If a stranger chanced to wander near her but, and overhear her jargon, incessant as it was and shrill, he might speculate in vain on the reason of these sounds: if he waited in expectation of hearing some reply, he waited in vain. The strain, always voluble and sharp, was never intermitted for a moment, and would continue for hours at a time.

She seldom left the hut but to visit the neighbouring inhabitants, and demand from them food and clothing, or whatever her necessities required: these were exacted as her due; to have her wants supplied was her prerogative, and to withhold what she claimed was rebellion. She conceived that by remaining behind her countrymen she succeeded to the government, and retained the possession of all this region. The English were aliens and sojourners, who occupied the land merely by her connivance and permission, and whom she allowed to remain on no terms but those of supplying her wants.
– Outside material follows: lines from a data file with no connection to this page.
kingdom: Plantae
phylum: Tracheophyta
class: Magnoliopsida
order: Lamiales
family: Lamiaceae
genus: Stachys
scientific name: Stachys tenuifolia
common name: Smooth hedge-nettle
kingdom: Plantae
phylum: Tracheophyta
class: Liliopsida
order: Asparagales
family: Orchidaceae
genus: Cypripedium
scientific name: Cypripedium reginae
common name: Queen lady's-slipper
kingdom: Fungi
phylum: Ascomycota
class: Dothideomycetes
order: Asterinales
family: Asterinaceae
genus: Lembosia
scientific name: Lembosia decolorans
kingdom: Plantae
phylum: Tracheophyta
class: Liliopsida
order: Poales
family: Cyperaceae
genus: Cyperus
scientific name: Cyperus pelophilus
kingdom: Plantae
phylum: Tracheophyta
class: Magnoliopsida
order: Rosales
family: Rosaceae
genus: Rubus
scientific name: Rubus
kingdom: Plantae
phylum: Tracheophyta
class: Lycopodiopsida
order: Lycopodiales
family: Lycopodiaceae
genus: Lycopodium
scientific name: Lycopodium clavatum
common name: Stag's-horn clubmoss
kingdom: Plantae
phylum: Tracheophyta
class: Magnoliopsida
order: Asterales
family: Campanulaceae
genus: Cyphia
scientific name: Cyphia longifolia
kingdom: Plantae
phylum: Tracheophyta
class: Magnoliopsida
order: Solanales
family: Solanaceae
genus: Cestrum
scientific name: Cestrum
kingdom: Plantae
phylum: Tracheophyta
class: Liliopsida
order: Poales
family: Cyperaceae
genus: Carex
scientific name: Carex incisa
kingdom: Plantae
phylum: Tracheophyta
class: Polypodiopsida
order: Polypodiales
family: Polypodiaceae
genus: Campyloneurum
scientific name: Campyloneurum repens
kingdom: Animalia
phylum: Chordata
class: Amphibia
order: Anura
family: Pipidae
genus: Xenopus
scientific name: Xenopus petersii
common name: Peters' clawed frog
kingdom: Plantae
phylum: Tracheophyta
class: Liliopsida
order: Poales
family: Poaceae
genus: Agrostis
Being a woman aged and harmless, her demands being limited to that of which she really stood in need, and which her own industry could not procure, her pretensions were a subject of mirth and good humour, and her injunctions obeyed with seeming deference and gravity. To me she early became an object of curiosity and speculation: I delighted to observe her habits and humour her prejudices. She frequently came to my uncle's house, and I sometimes visited her: insensibly she seemed to contract an affection for me, and regarded me with more complacency and condescension than any other received.

She always disdained to speak English, and custom had rendered her intelligible to most in her native language, with regard to a few simple questions. 1 had taken some pains to study her jargon, and could make out to discourse with her on the few ideas which she possessed: this circumstance, likewise, wonderfully prepossessed her in my favour.